Midyear cuts and an underspent budget
Cuts to staffing are not as severe as they could have been due to summer and midyear reductions, administrators noted. They also saved 12.5 licensed full-time positions by using other sources of funding. The projected cuts to current staffing levels are as follows for each employee category (note that FTE does not always equal a single employee):
- Licensed (examples are teachers, school counselors): 12.1 FTE
- Classified (examples are cafeteria staff, bus drivers, secretaries): 10.1 FTE
- Administrative (district office staff and principals, for example): 11.5 FTE
The midyear layoffs are still a point of contention for teachers. Springfield’s teachers union filed an unfair labor practice complaint against the district over the layoffs, which the union claims were intentionally done to undermine bargaining and sow discontent and anxiety among members. The complaint is under investigation by the Oregon Employment Relations Board.
In 2025, Yancey told the Budget Committee and Board of Education members that the proposed budget for the 2025-26 fiscal year did not include any cost-of-living increases for staff. At the time, he said that any raises for employees that were included in new contracts — which were being negotiated at the time — would force position cuts.
What wasn’t clear, according to board chair Jonathan Light, was that any necessary cuts could occur midyear. Light said he assumed licensed staff cuts would happen during the next budget cycle so as not to disrupt the school year.
“From my perspective, there was not clarity, not to the degree of specificity needed,” Light said in an interview with Lookout Eugene-Springfield.

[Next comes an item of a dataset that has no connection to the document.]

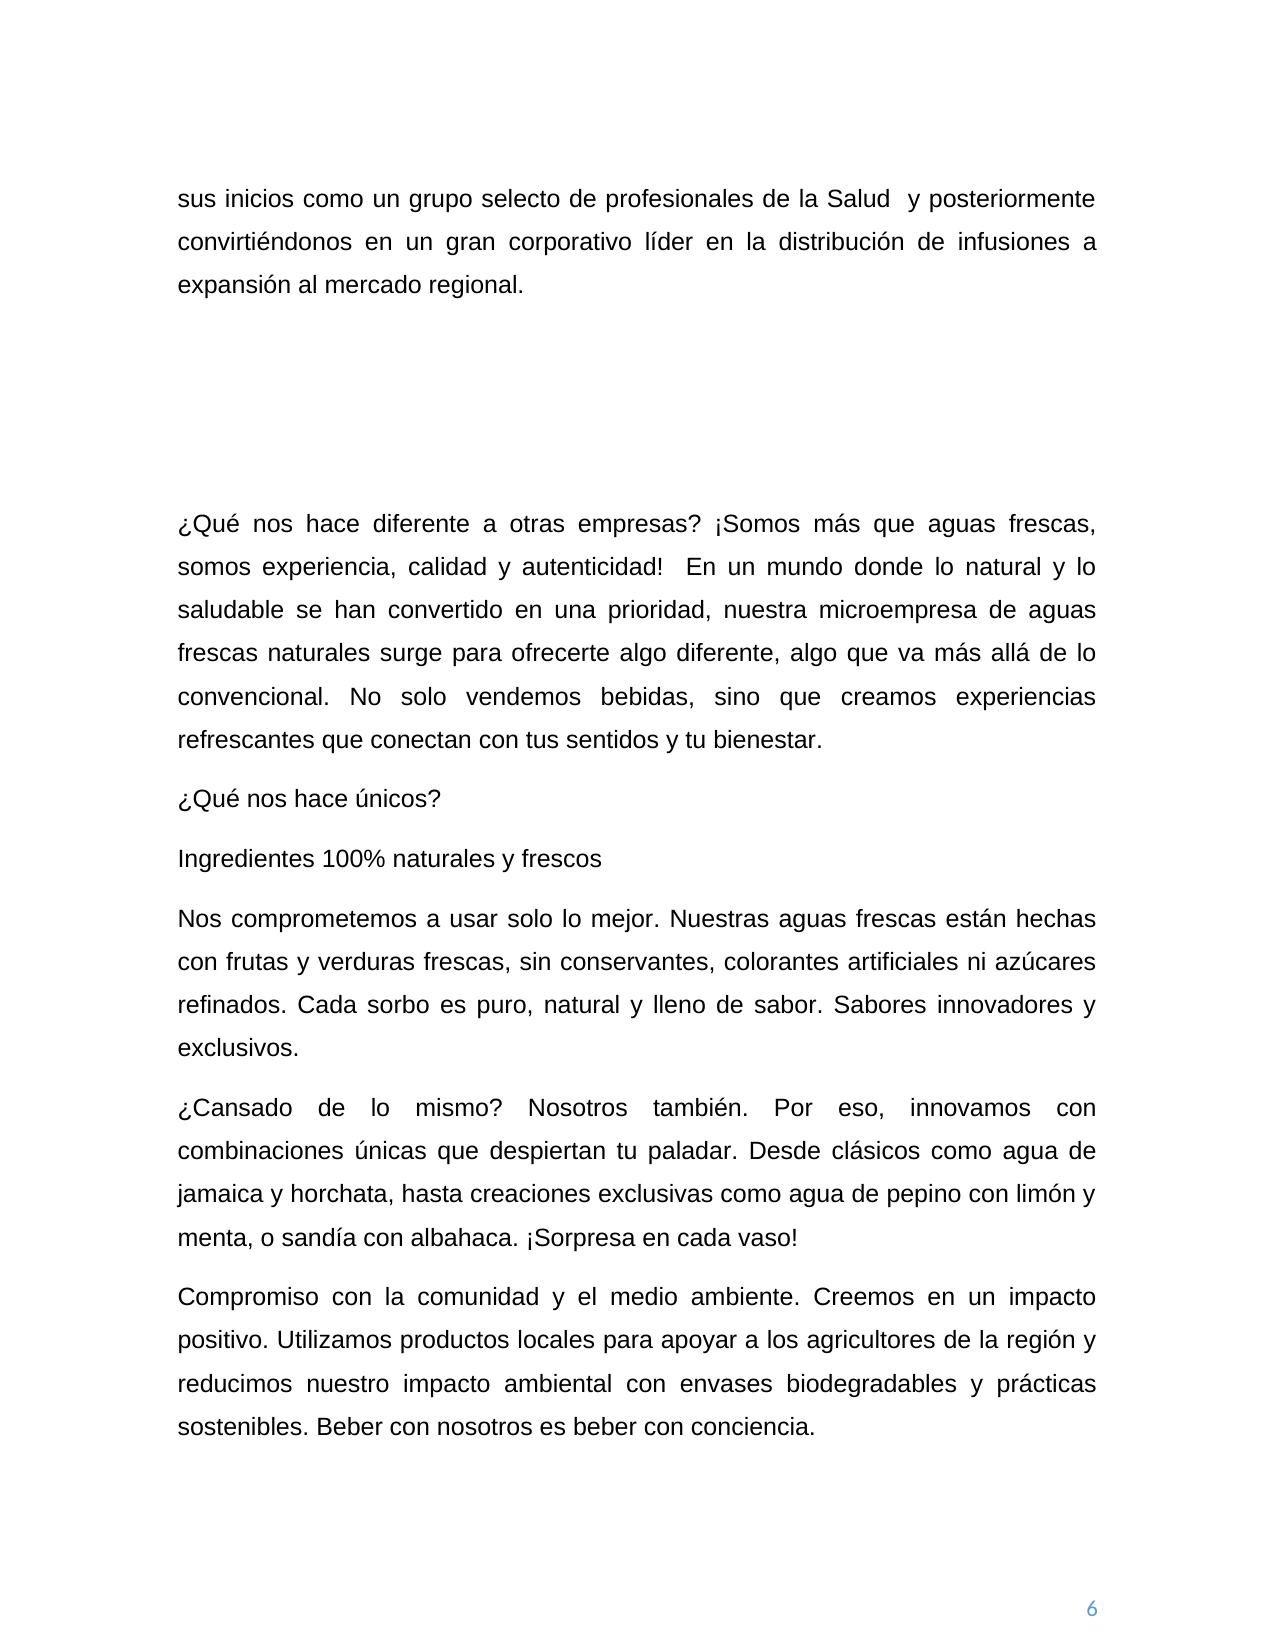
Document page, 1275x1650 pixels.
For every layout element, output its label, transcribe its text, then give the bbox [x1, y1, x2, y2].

According to the district budget, the district’s projected ending fund balance for the end of the current fiscal year is $14.8 million, $6.5 million more than the district originally budgeted. In December, two weeks before the layoffs were approved, Springfield estimated that its ending fund balance would be $4.8 million over the budgeted amount.
Richardson said the district decided to make midyear reductions to be fair to the other employee groups (classified staff and administrators) who had settled agreements in the summer to reduce staff positions in exchange for cost-of-living increases. These negotiations, however, were brief reopenings of past agreements compared to the full-scale, formal bargaining process licensed staff and the district engaged in to reach a new contract.
The teachers union also decided to take the summer off of bargaining, Richardson said. Richardson said more cuts would have had to be made if the district waited until the end of the year to adjust staffing levels to reflect new salary and benefit costs.
Brandon Ferguson, president-elect of Springfield’s teachers union, was one of the teachers moved to a different school in the midyear reshuffle caused by the cuts. The transition was difficult for him and his new students, he said.
“The most important thing is (the students’) relationship to that teacher,” Ferguson said. “I would do anything to avoid midyear cuts.”